There have been many studies done on this ingredient in the past years. However, the correlation between the salt and the health benefits are very weak. Many of supposed benefits are regular functions of sodium chloride in the body so any kind of salt would do.
The best example of this is sleep. Deterioration is sleep quality has been linked to reduced salt in the diet. So table salt is actually better that Himalayan salt for this as the latter only has 84% sodium chloride compared to the former’s higher than 97%.
As for pH balance, the trace minerals in the Himalayan salt are actually too little to affect the body’s pH. It is actually controlled by the kidneys and liver.

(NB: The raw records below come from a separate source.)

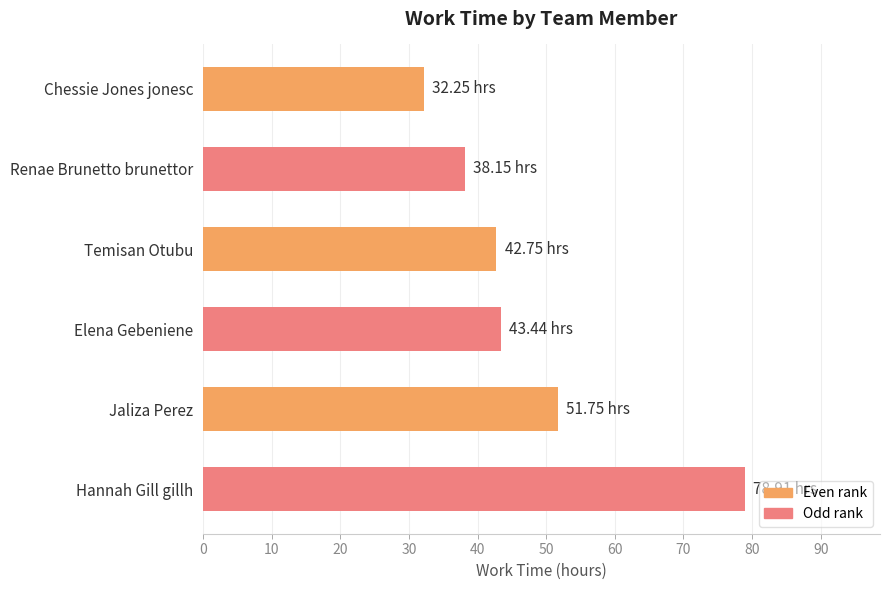

How many bars are there in total?

6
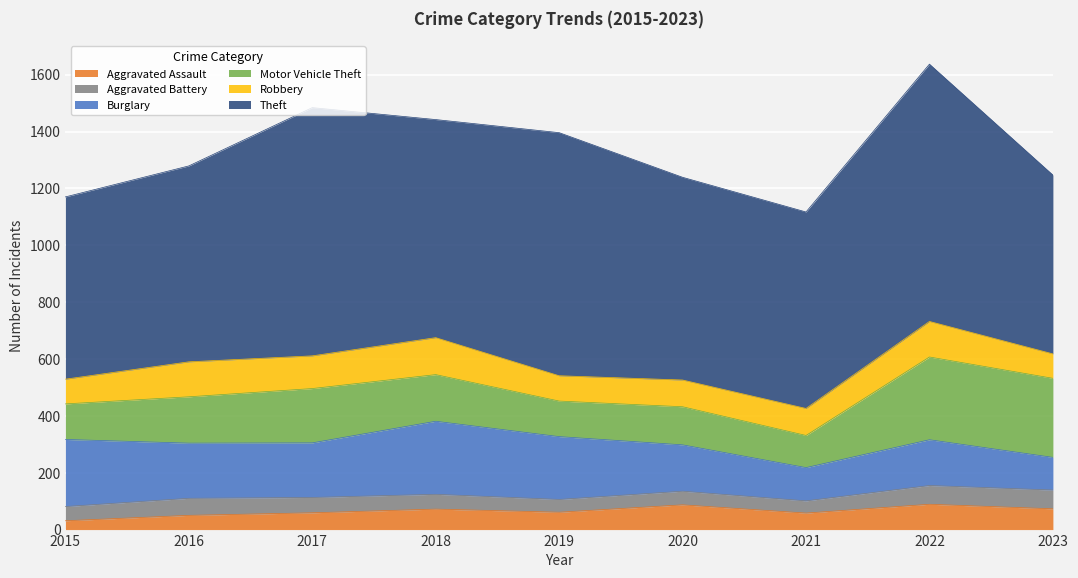

Reading left to right, transcribe all the data shown in this chart.

Aggravated Assault: 31	50	59	72	61	87	58	89	73
Aggravated Battery: 50	60	54	52	45	48	43	66	66
Burglary: 236	194	192	257	221	163	117	161	115
Motor Vehicle Theft: 125	163	191	164	125	134	113	291	278
Robbery: 87	123	115	130	89	94	95	125	86
Theft: 641	689	873	767	855	713	691	905	629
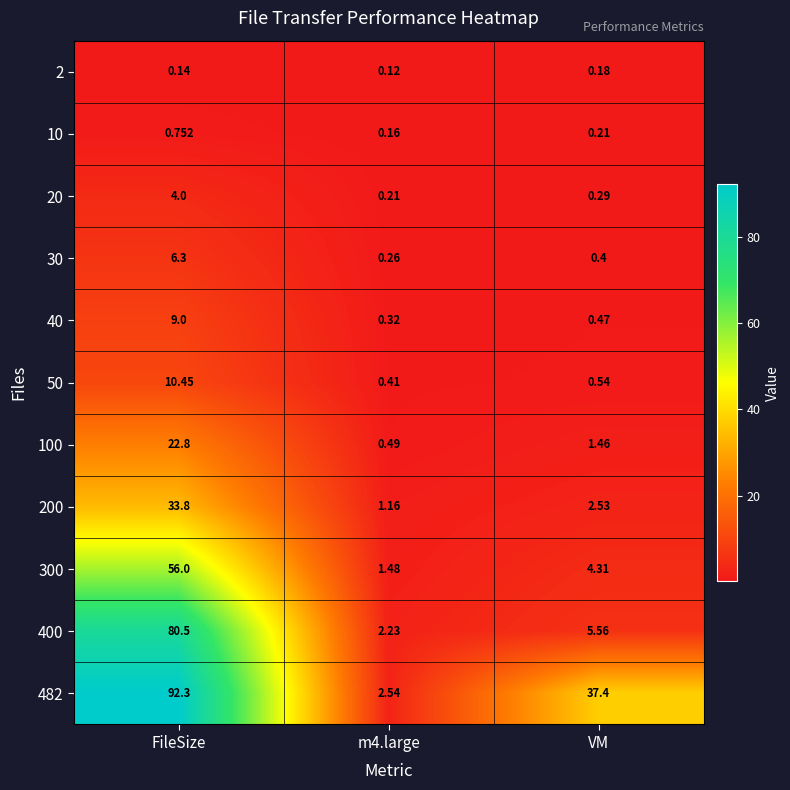

Which category has the highest value in the 482 series?

FileSize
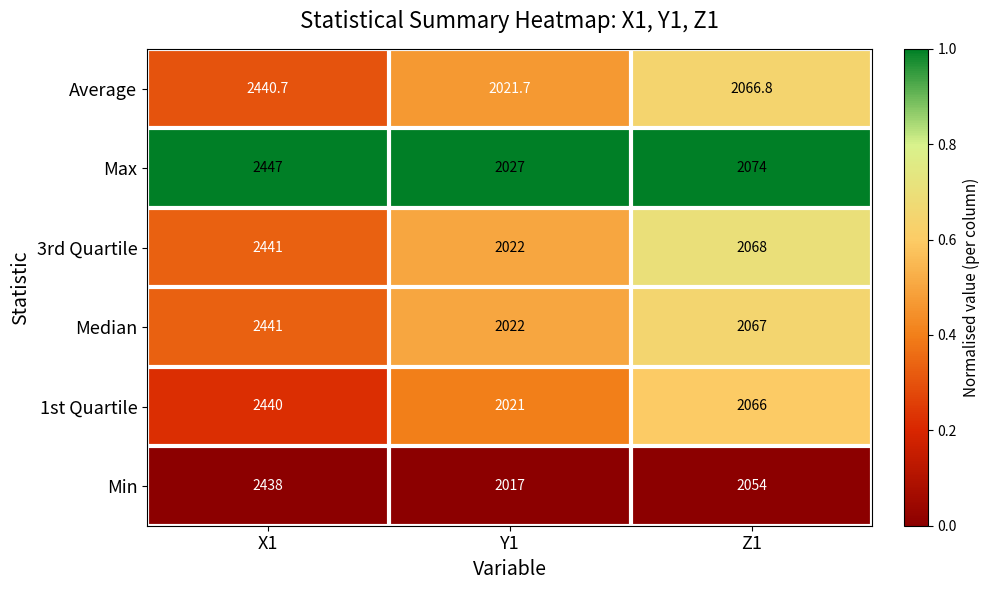

What is the maximum value for Min?

2438.0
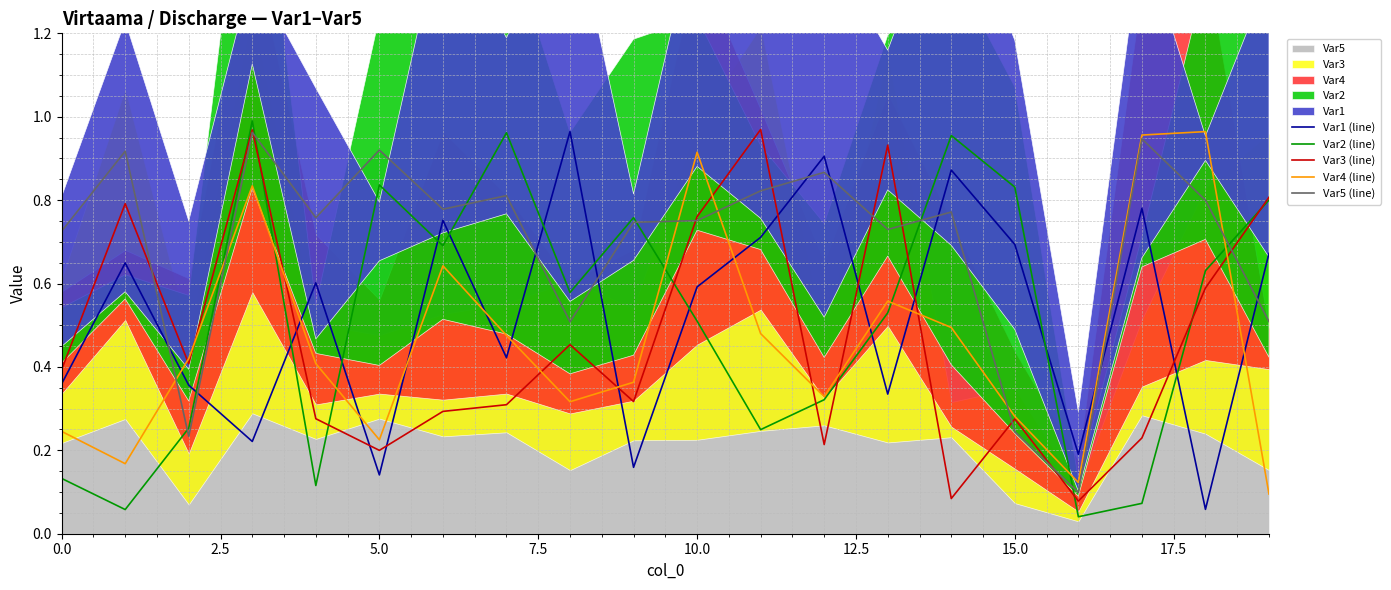

What value does the Var1 (line) series have at 9?

0.2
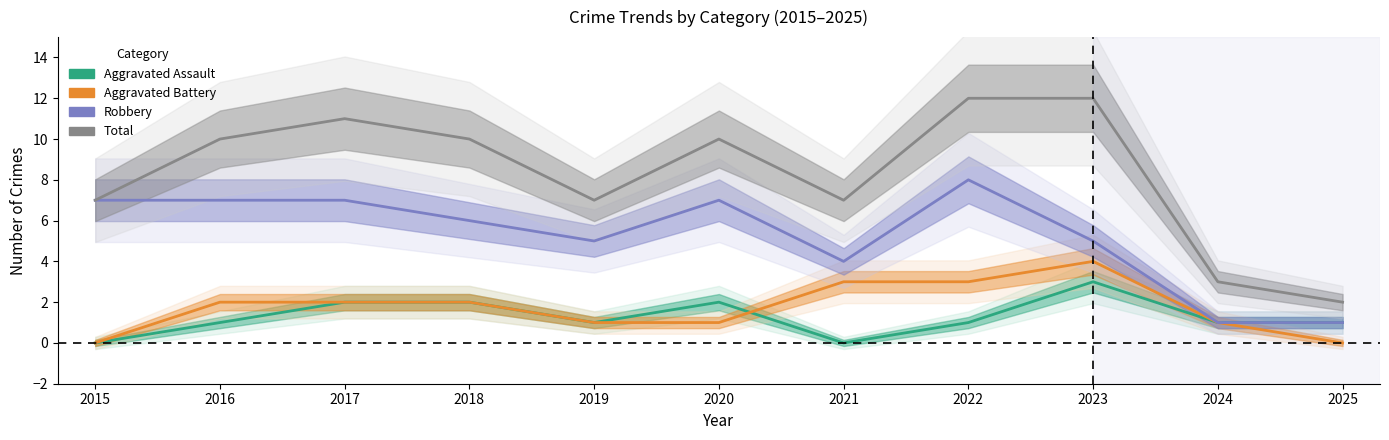

Reading left to right, extract all data points from this chart.

Aggravated Assault: 2015=0	2016=1	2017=2	2018=2	2019=1	2020=2	2021=0	2022=1	2023=3	2024=1	2025=1
Aggravated Battery: 2015=0	2016=2	2017=2	2018=2	2019=1	2020=1	2021=3	2022=3	2023=4	2024=1	2025=0
Robbery: 2015=7	2016=7	2017=7	2018=6	2019=5	2020=7	2021=4	2022=8	2023=5	2024=1	2025=1
Total: 2015=7	2016=10	2017=11	2018=10	2019=7	2020=10	2021=7	2022=12	2023=12	2024=3	2025=2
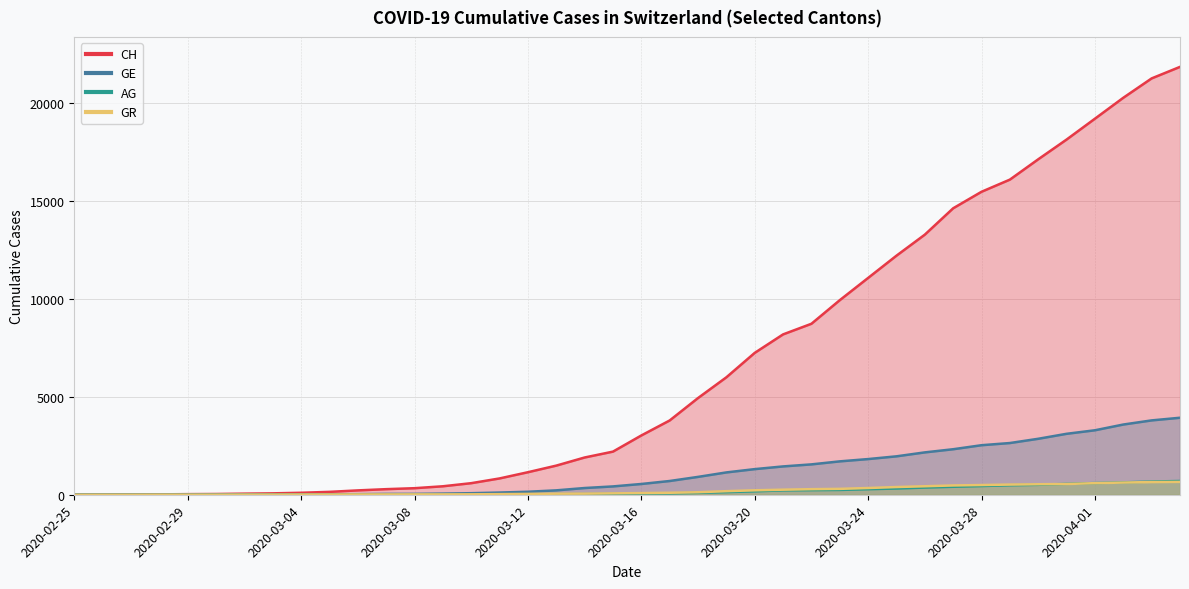

Between 2020-03-14 and 2020-03-21, which series saw the biggest shift?

CH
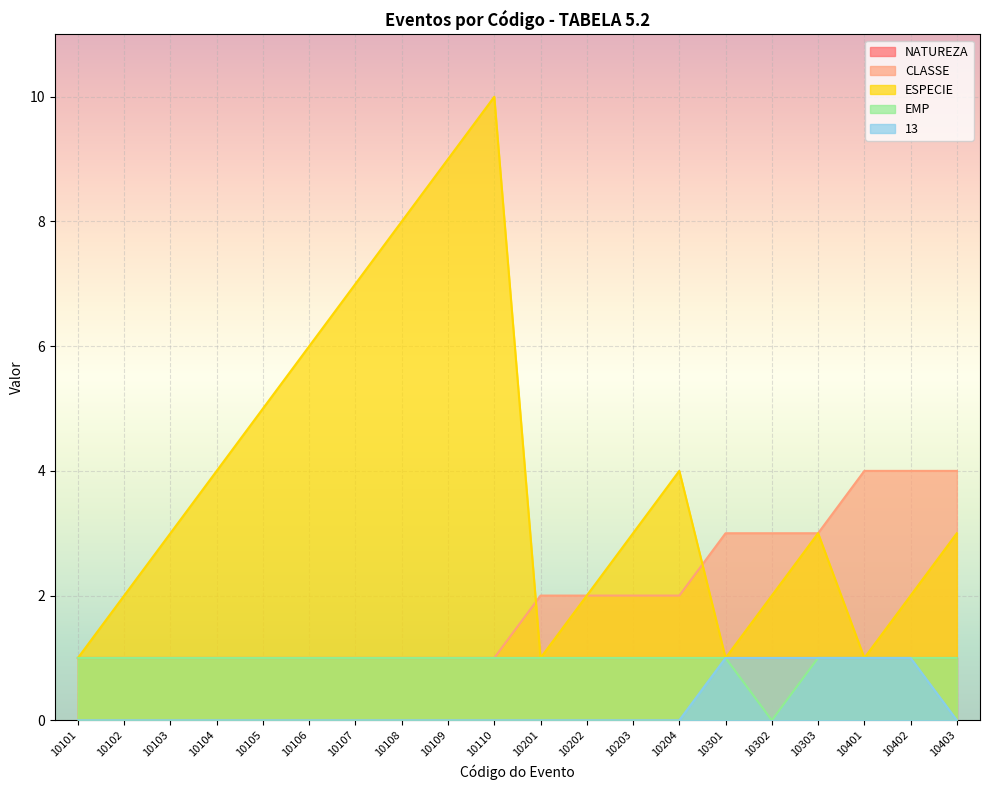

Which label corresponds to the largest value in the chart?

10110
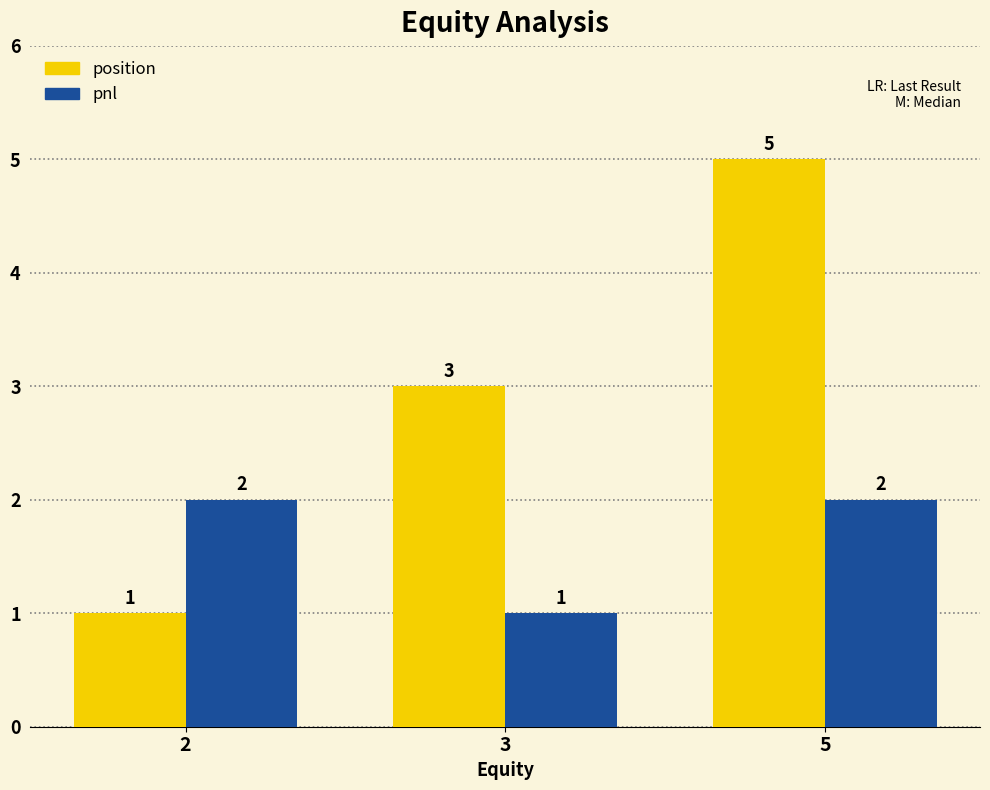

Reading left to right, extract all data points from this chart.

position: 1	3	5
pnl: 2	1	2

Blood sugar levels, aging and libido are controlled by a whole host of factors and there are no studies that say that Himalayan salt grants these kind of health benefits.
Now, non dietary use of Himalayan salts, i.e. salt lamps and bath salts have shown some results in studies but to be honest, the evidence is pretty weak.
Should We Buy It?
No. Not at these kind of prices. The purported health benefits of Himalayan salts do not actually have any kind of evidence behind it. It is okay if you buy a small packet as a novelty. Many people have said that it taste different compared to regular salt but I have not been able to taste anything different myself.
As cooking with this is no different from regular table salt, we can actually substitute it in regular cooking. Do keep in mind that the actual sodium content is this is bit less than in table salt, so adjust your daily dietary intake accordingly.
Overall, Himalayan salt is a gimmick and a costly one at that.